**Prompt A:** Rewrite the passage of the Culturama 2026 article below, starting with "The UCCI Dance Company performs" and going on through "dance now stands.", with "dance weekend" in place of "performance weekend".
**Prompt B:** Using the Culturama 2026 article below, decide whether each statement agrees with it, answering yes or no and quoting the deciding words: (i) Culturama 2026 was held at the Harquail Theatre. (ii) Megan Hurlston opened the program as part of a group. (iii) Joshua McLean is the company's Ballet Master.
**Prompt C:**
Answer these questions from the Culturama 2026 article below:
(i) Which company performs "Sand Yard"?
(ii) Whose long, steady vision is credited with shaping that company?
(iii) What piece did Megan Hurlston dance?

**Document passage:**
** Start **

Culturama 2026 showcased storytelling by performative dance

The UCCI Dance Company performs "Sand Yard" during Culturama 2026 on 16 May. - Photo: Christopher Tobutt

By Cayman Compass Contributor Christopher Tobutt

When Culturama 2026 took place on 16-17 May at the Harquail Theatre, it was not just as a performance weekend, but also as a statement of where Caymanian dance now stands.

The UCCI Dance Company – a once modest campus troupe – have, under the long, steady vision of Monika Lawrence and the rising brilliance of Ballet Master Joshua McLean, become something rare: a company with discipline, identity and a clear artistic mandate. What they are building is not just entertainment. It is excavation, the shaping of national memory through movement – dance that changes, compels, challenges.

This year’s programme began with solo dancer Megan Hurlston and ‘Island Prayer.’ Her long dress trailing like a secret whisper, her movement slow, deliberate, devotional – a reminder that Cayman’s story often begins in stillness before it rises into song.

** End **

**Data section:**

** Start **

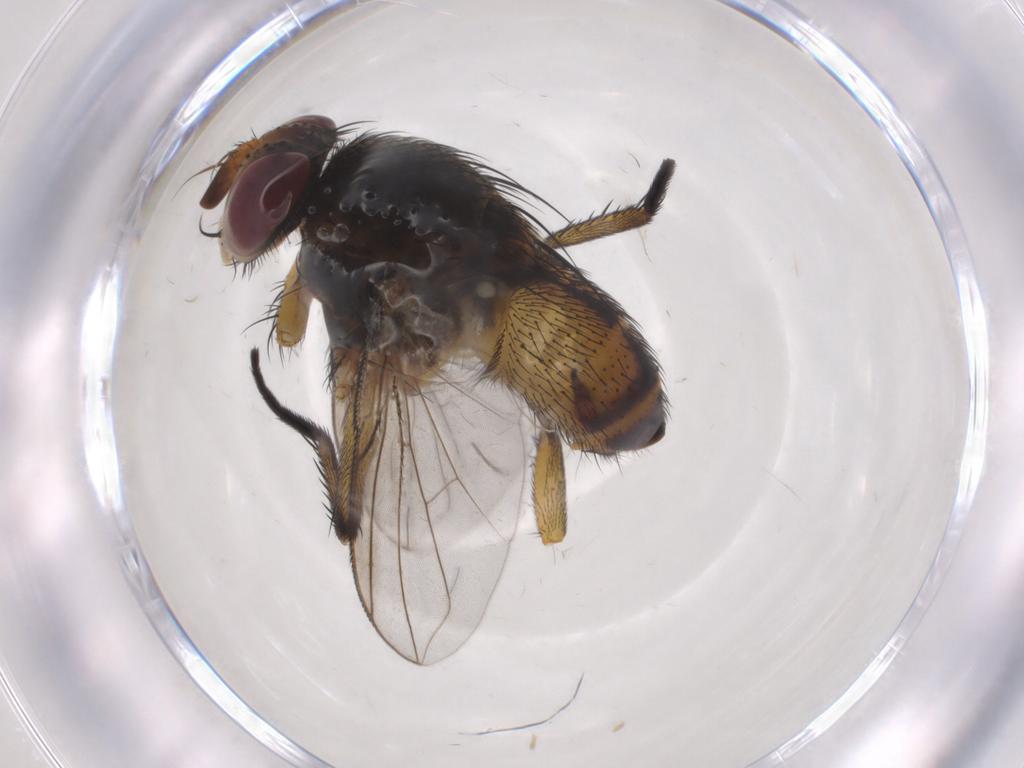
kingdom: Animalia
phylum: Arthropoda
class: Insecta
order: Diptera
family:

** End **

**Exercise response A:**
The UCCI Dance Company performs "Sand Yard" during Culturama 2026 on 16 May. - Photo: Christopher Tobutt

By Cayman Compass Contributor Christopher Tobutt

When Culturama 2026 took place on 16-17 May at the Harquail Theatre, it was not just as a dance weekend, but also as a statement of where Caymanian dance now stands.

**Exercise response B:**
(i) Yes: "took place on 16-17 May at the Harquail Theatre"
(ii) No: "began with solo dancer Megan Hurlston"
(iii) Yes: "the rising brilliance of Ballet Master Joshua McLean"

**Exercise response C:**
(i) The UCCI Dance Company
(ii) Monika Lawrence's
(iii) 'Island Prayer.'